The Senate takes up Samuel Alito's nomination next week, and everybody and their mom has got something to say about it. Advocacy groups from People for the American way on the left to the Judicial Confirmation Network on the right are weighing in with radio and TV ads that take a philosophical approach rather than focusing on the judge's record. For example:
Conservatives, for their part, are capitalizing on ethnic pride to rally Italian-American support for Judge Alito with public events and newspaper advertisements. The efforts are aimed particularly at the Northeastern States, where some moderate Republican senators have expressed doubts about his confirmation.

And in Arkansas, home to two moderate Democratic senators whose votes are considered to be in play, another group, the Judicial Confirmation Network, is running Christmas-themed commercials beginning this week on African-American gospel radio stations.
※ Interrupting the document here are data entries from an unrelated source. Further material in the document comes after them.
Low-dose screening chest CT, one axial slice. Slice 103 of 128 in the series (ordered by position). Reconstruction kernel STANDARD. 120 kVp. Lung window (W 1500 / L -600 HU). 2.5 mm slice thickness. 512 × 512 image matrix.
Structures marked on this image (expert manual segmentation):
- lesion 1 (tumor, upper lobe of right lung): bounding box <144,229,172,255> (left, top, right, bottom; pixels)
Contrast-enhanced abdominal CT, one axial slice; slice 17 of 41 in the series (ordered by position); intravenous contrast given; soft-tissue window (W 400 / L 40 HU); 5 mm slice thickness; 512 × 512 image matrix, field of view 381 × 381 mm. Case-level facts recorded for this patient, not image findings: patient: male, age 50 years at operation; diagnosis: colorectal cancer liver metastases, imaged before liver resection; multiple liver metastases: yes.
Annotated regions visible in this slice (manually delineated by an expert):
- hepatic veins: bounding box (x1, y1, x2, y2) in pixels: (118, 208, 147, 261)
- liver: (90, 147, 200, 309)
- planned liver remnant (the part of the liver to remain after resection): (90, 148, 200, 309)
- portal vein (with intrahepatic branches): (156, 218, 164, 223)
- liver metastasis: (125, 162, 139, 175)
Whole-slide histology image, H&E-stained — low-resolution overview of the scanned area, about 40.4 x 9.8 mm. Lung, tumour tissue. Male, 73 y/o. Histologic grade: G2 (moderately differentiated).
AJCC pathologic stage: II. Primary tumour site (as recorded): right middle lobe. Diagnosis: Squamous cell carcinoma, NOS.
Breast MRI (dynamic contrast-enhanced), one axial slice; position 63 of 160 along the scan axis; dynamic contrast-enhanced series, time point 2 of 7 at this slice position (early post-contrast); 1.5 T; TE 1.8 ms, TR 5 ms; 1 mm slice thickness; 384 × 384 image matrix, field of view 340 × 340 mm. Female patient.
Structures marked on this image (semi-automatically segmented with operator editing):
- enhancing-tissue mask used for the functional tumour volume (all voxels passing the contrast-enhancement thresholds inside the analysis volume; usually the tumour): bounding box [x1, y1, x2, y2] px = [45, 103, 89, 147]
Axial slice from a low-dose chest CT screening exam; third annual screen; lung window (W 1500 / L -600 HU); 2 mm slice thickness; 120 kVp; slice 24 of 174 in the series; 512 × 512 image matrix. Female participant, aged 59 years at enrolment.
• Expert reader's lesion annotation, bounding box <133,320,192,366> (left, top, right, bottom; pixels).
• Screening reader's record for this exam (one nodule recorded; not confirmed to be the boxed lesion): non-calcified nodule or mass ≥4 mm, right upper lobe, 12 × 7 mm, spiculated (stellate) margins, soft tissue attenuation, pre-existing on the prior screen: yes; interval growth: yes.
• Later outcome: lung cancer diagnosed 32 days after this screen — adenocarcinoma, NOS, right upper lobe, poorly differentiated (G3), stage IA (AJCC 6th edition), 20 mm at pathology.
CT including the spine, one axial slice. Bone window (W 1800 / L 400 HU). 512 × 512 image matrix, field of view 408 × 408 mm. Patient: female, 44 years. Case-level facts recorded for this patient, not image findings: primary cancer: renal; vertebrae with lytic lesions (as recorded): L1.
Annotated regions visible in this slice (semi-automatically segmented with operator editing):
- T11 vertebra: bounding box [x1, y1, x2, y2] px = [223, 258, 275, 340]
In them, the Rev. Bill Owens, a black pastor, urges support for Judge Alito to protect public displays of Nativity scenes and menorahs, and to uphold the right of schoolgirls to "draw pictures of our Savior, Jesus Christ, for class projects."
I certainly hope that no senator's vote ends up turning on Alito's ethnicity or his support for public nativity scenes, but I suppose that's what the polls say Arkansas and the northeast care about. The liberals mentioned in the article seem to be taking a slightly more relevant tack:

Ralph Neas, president of People for the American Way, said the group's goal was to persuade the public that Judge Alito and his supporters had tried to obscure his lifelong commitment to a "right-wing" legal philosophy.

And at a time when Congress will be debating renewal of the antiterrorism law known as the USA Patriot Act and the Bush administration's domestic eavesdropping program, officials of the liberal groups said they hoped to call attention to Judge Alito's record of writings and opinions supporting law enforcement and presidential power.

"I think people's greatest fear is that Judge Alito would side with big government," said Nan Aron, president of the Alliance for Justice. "He would side with allowing government to intrude on individual personal lives."

I guess they may as well get out as much information as they can on Alito's philosophy now, because we won't be hearing much about it in committee. I don't expect that these ads will change too many people's opinions, because if history's any indication, it'll be a partisan slugfest regardless. My question is: why are these organizations spending so much money running media ads when they're only looking to influence the votes of 100 people? My only guess is that the plan is to sway senators through their constituents, but it'd be interesting to find out whether how well it actually works.